Arizona Republican Sen. Jon Kyl introduced an amendment striking Tester’s earmark from the Homeland Security Appropriations bill. Kyl and his fellow Arizona Republican, Sen. John McCain, argued that the federal dollars allocated for border protection are limited, and it made little sense to devote that much funding to the U.S.-Canadian border, when resources are badly needed along the border with Mexico.

McCain, ballparking Whitefish’s population at around 5,000, estimated Tester’s earmark amounted to upwards of $150 per resident of Whitefish.

“Sooner or later the American people are going to reject this kind of pork barrel earmarking,” the 2008 GOP presidential nominee said.

When the two Arizona senators finished making their case, Tester, with a map of the Flathead on an easel behind him, emphatically went to bat for the funding, first by pointing out that Whitefish’s population is closer to 8,500, according to the 2000 census, and accusing Kyl of having “cherry-picked an amendment on the bill.”

“This is not an egregious expenditure,” Tester said. “This is not pork, this is something that will help the country meet its security needs.”

Tester went on to point out Whitefish’s central location amid millions of federal forest land, Glacier National Park, and an international border to the north.

“When we have emergencies it isn’t just terrorism,” he said. “We’re talking about emergency services – the local government’s supposed to pick up the tab for that? I don’t think so.”
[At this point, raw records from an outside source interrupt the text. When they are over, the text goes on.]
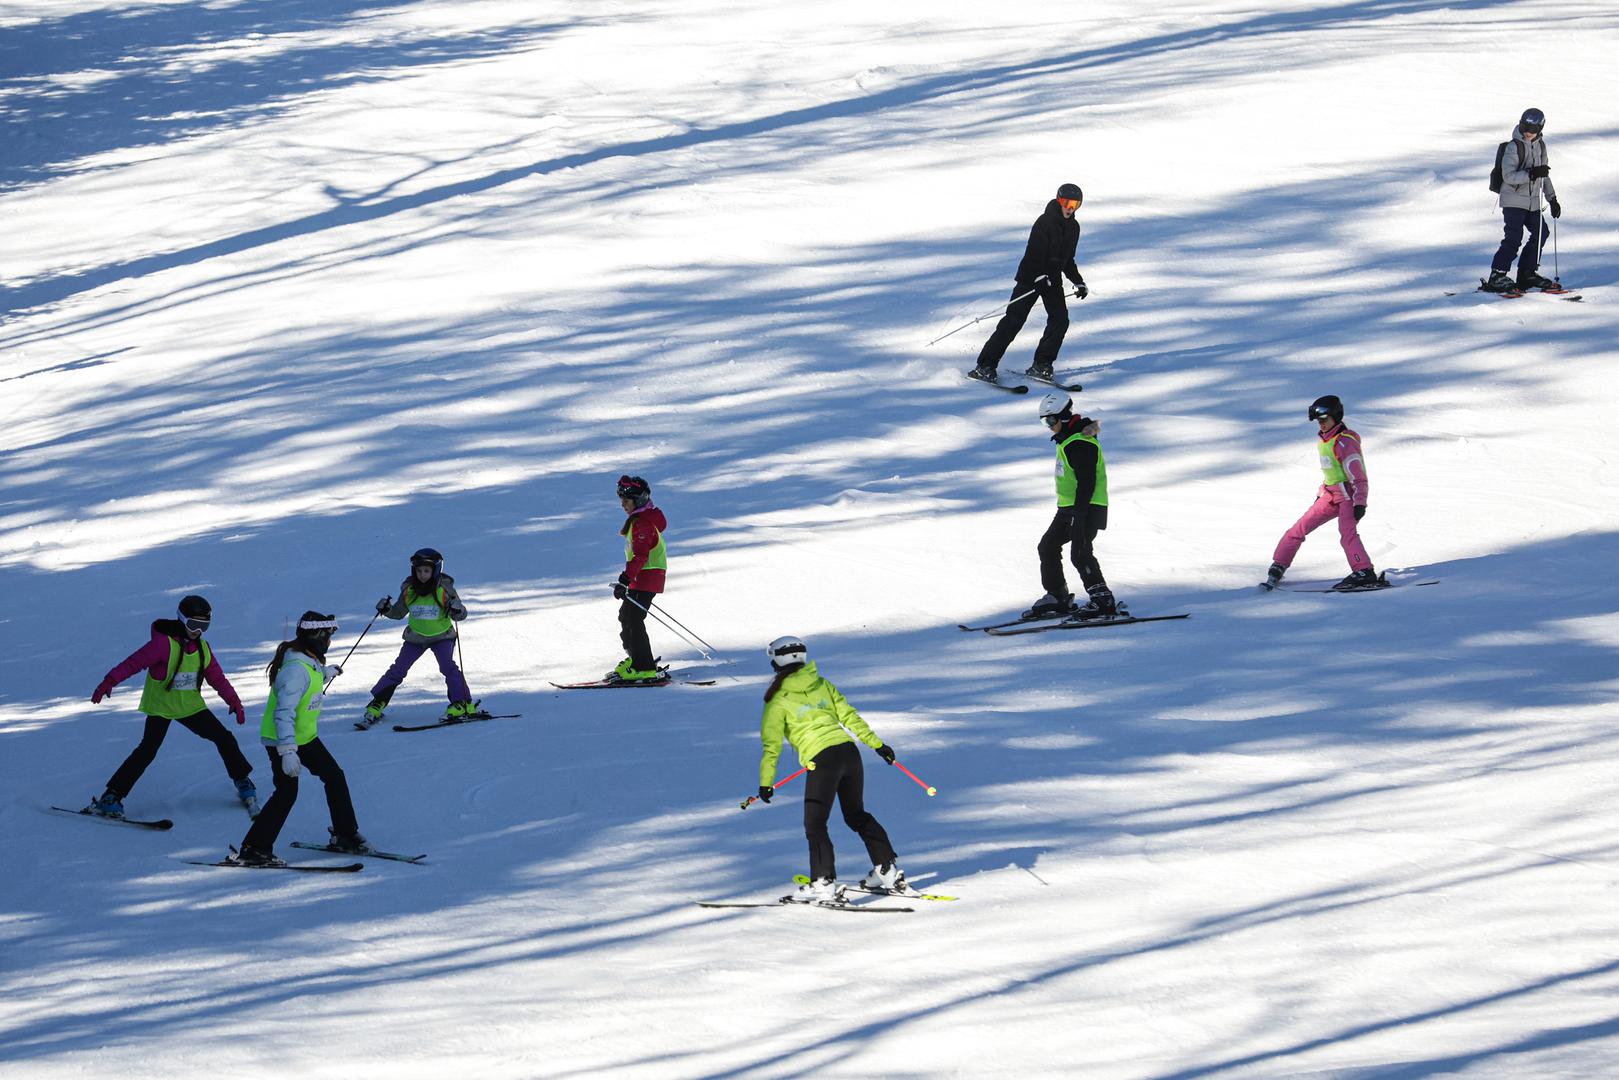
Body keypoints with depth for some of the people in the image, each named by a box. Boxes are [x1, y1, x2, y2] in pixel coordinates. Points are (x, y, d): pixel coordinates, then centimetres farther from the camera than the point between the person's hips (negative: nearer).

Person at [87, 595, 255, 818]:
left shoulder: (203, 648, 2)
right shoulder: (164, 643, -19)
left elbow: (217, 678, 11)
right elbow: (134, 662, -23)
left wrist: (233, 701, 2)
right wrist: (109, 682, -33)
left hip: (190, 706, 6)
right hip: (161, 706, -6)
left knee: (224, 738, 3)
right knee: (148, 750, -19)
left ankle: (242, 781, 26)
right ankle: (111, 796, -16)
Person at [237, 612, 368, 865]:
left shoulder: (310, 662, 1)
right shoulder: (296, 670, -28)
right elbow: (284, 713, -32)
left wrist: (326, 673, 46)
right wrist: (287, 751, -38)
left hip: (305, 737, 10)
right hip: (282, 741, -10)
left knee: (335, 777, 12)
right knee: (287, 793, -11)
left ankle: (345, 836, 24)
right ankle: (253, 849, -7)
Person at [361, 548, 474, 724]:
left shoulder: (444, 588, -17)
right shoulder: (408, 589, -9)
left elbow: (460, 615, -14)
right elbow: (399, 613, 6)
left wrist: (457, 610, -37)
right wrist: (386, 609, -15)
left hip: (441, 636, -3)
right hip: (416, 637, 3)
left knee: (448, 667, -22)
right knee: (398, 669, -1)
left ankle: (463, 705, -16)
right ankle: (377, 705, 6)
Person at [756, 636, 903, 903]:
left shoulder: (778, 700, 2)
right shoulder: (822, 685, 14)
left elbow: (771, 744, -1)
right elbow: (850, 717, 13)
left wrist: (766, 782, 1)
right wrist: (877, 744, 18)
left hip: (822, 760, -6)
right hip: (848, 751, 6)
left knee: (815, 824, 1)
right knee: (857, 815, 22)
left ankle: (824, 884, -9)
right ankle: (890, 871, 23)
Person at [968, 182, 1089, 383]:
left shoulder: (1073, 227, 9)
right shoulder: (1045, 222, -14)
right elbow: (1034, 253, -23)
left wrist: (1079, 282, 16)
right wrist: (1040, 277, -36)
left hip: (1052, 279, 7)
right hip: (1030, 277, -7)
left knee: (1060, 320, -10)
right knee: (1013, 320, -11)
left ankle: (1041, 365, -1)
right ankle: (985, 365, -9)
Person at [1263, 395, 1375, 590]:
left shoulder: (1344, 442, -17)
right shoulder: (1324, 441, 12)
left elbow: (1357, 475, -21)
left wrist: (1359, 503, -27)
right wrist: (1320, 495, 28)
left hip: (1349, 494, -9)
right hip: (1331, 495, 9)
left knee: (1346, 532, -30)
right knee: (1300, 528, 6)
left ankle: (1364, 573, -33)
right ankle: (1277, 569, 14)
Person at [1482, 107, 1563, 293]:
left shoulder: (1540, 145, 11)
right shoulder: (1514, 147, -12)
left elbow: (1544, 175, 21)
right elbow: (1508, 176, -19)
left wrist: (1552, 199, 20)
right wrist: (1531, 174, -29)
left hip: (1532, 201, 8)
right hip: (1513, 199, -8)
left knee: (1541, 232, 8)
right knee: (1513, 237, -15)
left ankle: (1527, 274, 17)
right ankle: (1496, 277, -14)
Kyl responded that distribution of Homeland Security dollars “should be based strictly on risk,” not on the ability of a state’s senator to earmark dollars, in a jab at Tester’s seat on the Senate Appropriations Committee.

Kyl’s amendment was defeated by a 36-59 vote.

Tester announced he had secured the funding for the operations center in a June 18 press release. The center, planned to be built off of Baker Avenue, will house Whitefish’s 911 call center, the police and fire departments, and the city court. It will also allow for enhanced radio communications among state, local and federal law enforcement agencies.

“This money will help make Whitefish safer and stronger,” Mayor Mike Jenson is quoted as saying in the release. “The new emergency operations center is going to be a vast improvement and a huge positive for everyone in this community. I want to thank Senator Tester for fighting for this facility.”

Whitefish will not receive the money until and unless President Barack Obama signs the Homeland Security Appropriations bill into law.